◆ Instructions for the task
Transcribe the records from the line containing "Supplier/Permissive Supplier" onward, up to and including the final line, exactly and without anything else.

◆ The records
Segment Open
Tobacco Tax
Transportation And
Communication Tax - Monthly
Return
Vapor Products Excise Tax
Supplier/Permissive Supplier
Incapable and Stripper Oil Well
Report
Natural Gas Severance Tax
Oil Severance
Segment Closed
◆ Result of this task
Supplier/Permissive Supplier
Incapable and Stripper Oil Well
Report
Natural Gas Severance Tax
Oil Severance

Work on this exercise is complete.